Within the confines on HMP Belmarsh today, four guests and two witnesses gathered to watch the nuptials of Julian Assange and Stella Moris. The couple, despite clearly testing circumstances, dressed the part in Vivienne Westwood couture.
Making her way into the prison, Moris looked a spectacle in the custom lilac duchess satin corseted frock, finished with roses sewn into the bodice. It came with a statement veil trailing on the floor, complete with colourful embroidered messages from friends and family who could not attend.
For the groom, and his two boys Max and Gabriel, Westwood provided hand-crafted kilts in Culloden Ancient tartan which feature shocks of purple and yellow. As no contact was allowed for fittings, measurements for Assange’s waistcoat, jacket and kilt were taken by calculating lengths of a sheet of paper.
Assange, who founded WikiLeaks which published sensitive information around the Afghanistan and Iraq wars, has been held in the high-security prison since 2019. He continues to fight extradition to the US where he is wanted at the appeal of the High Court.
He met Moris, a South African lawyer now committed to freedom-of-information campaigning, in 2011 while he was living in the Ecuadorian embassy. In the years that have passed their relationship has blossomed from Moris assisting in Assange’s legal team to being the parents of two children.

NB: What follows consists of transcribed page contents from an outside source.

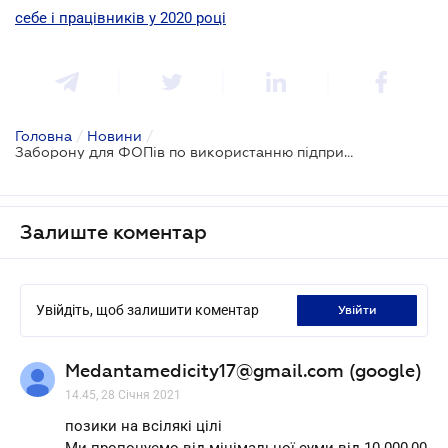
себе і працівників у 2020 році
Головна
/
Новини
/
Заборону для ФОПів по використанню підприємницьких рахунків для власних потреб зупинять
Залиште коментар
Увійдіть, щоб залишити коментар
увійти
Medantamedicity17@gmail.com (google)
14.45, 28 Січня 2021
позики на всілякі цілі
Ми пропонуємо від мінімальної суми від 10 000,00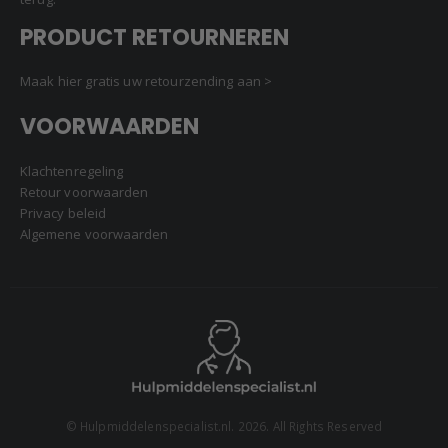
PRODUCT RETOURNEREN
Maak hier gratis uw retourzending aan >
VOORWAARDEN
Klachtenregeling
Retour voorwaarden
Privacy beleid
Algemene voorwaarden
© Hulpmiddelenspecialist.nl. 2026. All Rights Reserved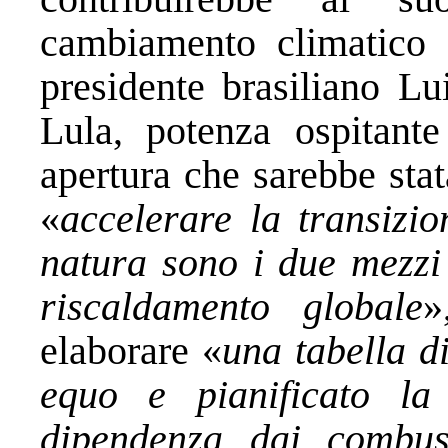
cambiamento climatico
presidente brasiliano Lu
Lula, potenza ospitante
apertura che sarebbe stat
«
accelerare la transizi
natura sono i due mezzi 
riscaldamento globale
»
elaborare «
una tabella d
equo e pianificato la 
dipendenza dai combusti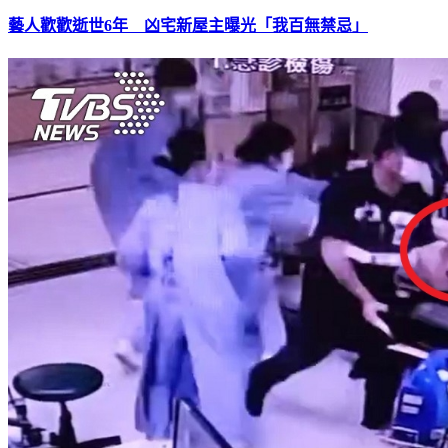
藝人歡歡逝世6年 凶宅新屋主曝光「我百無禁忌」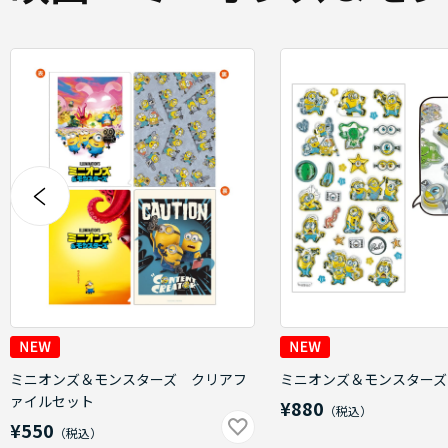
ミニオンズ＆モンスターズ クリアフ
ミニオンズ＆モンスターズ
ァイルセット
¥880
¥550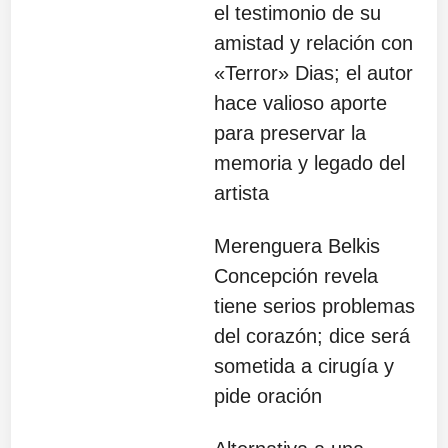
el testimonio de su
amistad y relación con
«Terror» Dias; el autor
hace valioso aporte
para preservar la
memoria y legado del
artista
Merenguera Belkis
Concepción revela
tiene serios problemas
del corazón; dice será
sometida a cirugía y
pide oración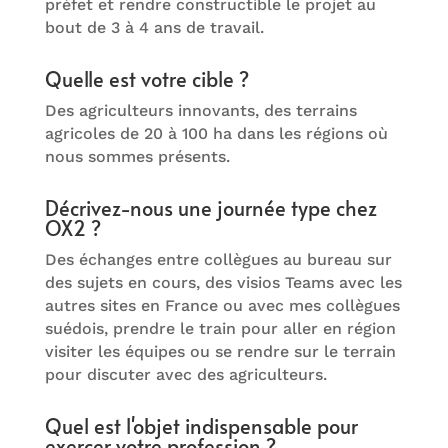
préfet et rendre constructible le projet au
bout de 3 à 4 ans de travail.
Quelle est votre cible ?
Des agriculteurs innovants, des terrains
agricoles de 20 à 100 ha dans les régions où
nous sommes présents.
Décrivez-nous une journée type chez
OX2 ?
Des échanges entre collègues au bureau sur
des sujets en cours, des visios Teams avec les
autres sites en France ou avec mes collègues
suédois, prendre le train pour aller en région
visiter les équipes ou se rendre sur le terrain
pour discuter avec des agriculteurs.
Quel est l'objet indispensable pour
exercer votre profession ?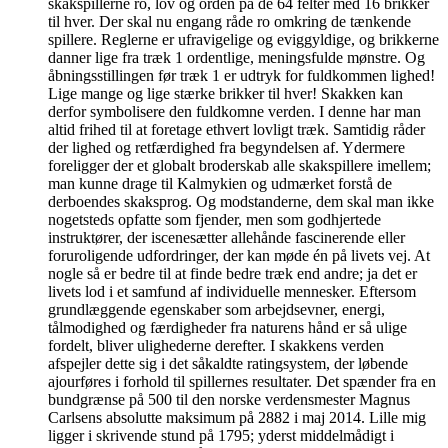
skakspillerne ro, lov og orden på de 64 felter med 16 brikker
til hver. Der skal nu engang råde ro omkring de tænkende
spillere. Reglerne er ufravigelige og eviggyldige, og brikkerne
danner lige fra træk 1 ordentlige, meningsfulde mønstre. Og
åbningsstillingen før træk 1 er udtryk for fuldkommen lighed!
Lige mange og lige stærke brikker til hver! Skakken kan
derfor symbolisere den fuldkomne verden. I denne har man
altid frihed til at foretage ethvert lovligt træk. Samtidig råder
der lighed og retfærdighed fra begyndelsen af. Ydermere
foreligger der et globalt broderskab alle skakspillere imellem;
man kunne drage til Kalmykien og udmærket forstå de
derboendes skaksprog. Og modstanderne, dem skal man ikke
nogetsteds opfatte som fjender, men som godhjertede
instruktører, der iscenesætter allehånde fascinerende eller
foruroligende udfordringer, der kan møde én på livets vej. At
nogle så er bedre til at finde bedre træk end andre; ja det er
livets lod i et samfund af individuelle mennesker. Eftersom
grundlæggende egenskaber som arbejdsevner, energi,
tålmodighed og færdigheder fra naturens hånd er så ulige
fordelt, bliver ulighederne derefter. I skakkens verden
afspejler dette sig i det såkaldte ratingsystem, der løbende
ajourføres i forhold til spillernes resultater. Det spænder fra en
bundgrænse på 500 til den norske verdensmester Magnus
Carlsens absolutte maksimum på 2882 i maj 2014. Lille mig
ligger i skrivende stund på 1795; yderst middelmådigt i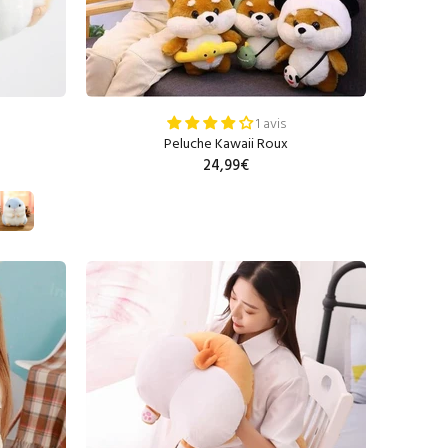
1 avis
Peluche Kawaii Roux
24,99€
R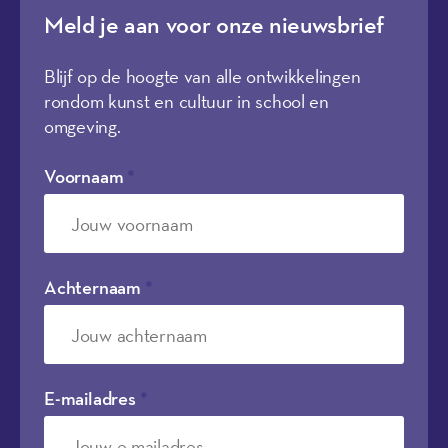
Meld je aan voor onze nieuwsbrief
Blijf op de hoogte van alle ontwikkelingen
rondom kunst en cultuur in school en
omgeving.
Voornaam
*
Achternaam
*
E-mailadres
*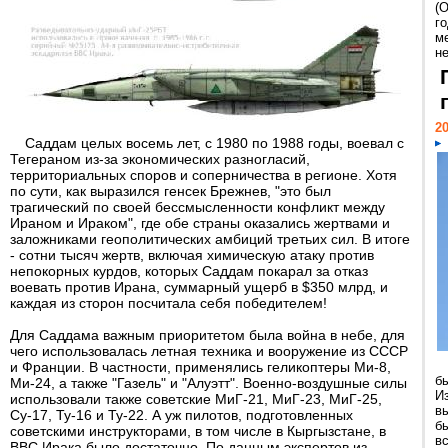
(
г
м
н
20
Саддам целых восемь лет, с 1980 по 1988 годы, воевал с
Тегераном из-за экономических разногласий,
территориальных споров и соперничества в регионе. Хотя
по сути, как выразился генсек Брежнев, "это был
трагический по своей бессмысленности конфликт между
Ираном и Ираком", где обе страны оказались жертвами и
заложниками геополитических амбиций третьих сил. В итоге
- сотни тысяч жертв, включая химическую атаку против
непокорных курдов, которых Саддам покарал за отказ
воевать против Ирана, суммарный ущерб в $350 млрд, и
каждая из сторон посчитала себя победителем!
Для Саддама важным приоритетом была война в небе, для
чего использовалась летная техника и вооружение из СССР
и Франции. В частности, применялись геликоптеры Ми-8,
б
Ми-24, а также "Газель" и "Алуэтт". Военно-воздушные силы
И
использовали также советские МиГ-21, МиГ-23, МиГ-25,
в
Су-17, Ту-16 и Ту-22. А уж пилотов, подготовленных
б
советскими инструкторами, в том числе в Кыргызстане, в
в
ВВС Ирака было достаточно. По данным экспертов из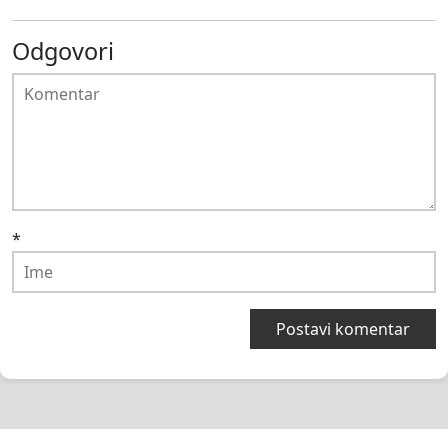
Odgovori
*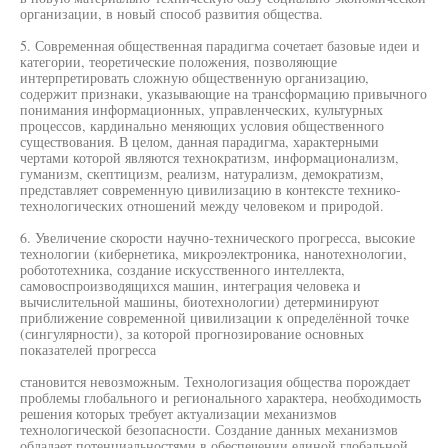
организации, в новый способ развития общества.
5. Современная общественная парадигма сочетает базовые идеи и
категории, теоретические положения, позволяющие
интерпретировать сложную общественную организацию,
содержит признаки, указывающие на трансформацию привычного
понимания информационных, управленческих, культурных
процессов, кардинально меняющих условия общественного
существования. В целом, данная парадигма, характерными
чертами которой являются технократизм, информационализм,
гуманизм, скептицизм, реализм, натурализм, демократизм,
представляет современную цивилизацию в контексте технико-
технологических отношений между человеком и природой.
6. Увеличение скорости научно-технического прогресса, высокие
технологии (кибернетика, микроэлектроника, нанотехнологии,
робототехника, создание искусственного интеллекта,
самовоспроизводящихся машин, интеграция человека и
вычислительной машины, биотехнологии) детерминируют
приближение современной цивилизации к определённой точке
(сингулярности), за которой прогнозирование основных
показателей прогресса
становится невозможным. Технологизация общества порождает
проблемы глобального и регионального характера, необходимость
решения которых требует актуализации механизмов
технологической безопасности. Создание данных механизмов
обладает потенциальностями в обеспечении единой глобальной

The long awaited wedding was executed in high style thanks to Westwood, who has been a long and vocal supporter of Assange’s case. “To me, Julian is a pure soul and a freedom fighter,” the designer said in a statement today.
“Julian published the collateral murder video released to him by Chelsea Manning. The greatest threat the US faced to its credibility,” Westwood continued. “We are a global war economy and the authorities have held and trapped Julian by laws which have avoided all due process.”
Moris may not have expected a wedding dress designed by the woman who infamously made Carrie Bradshaw’s in Sex and the City, but as eyes are drawn to Assange once again, she will no doubt be hoping it will engage others to join the fight to free her husband.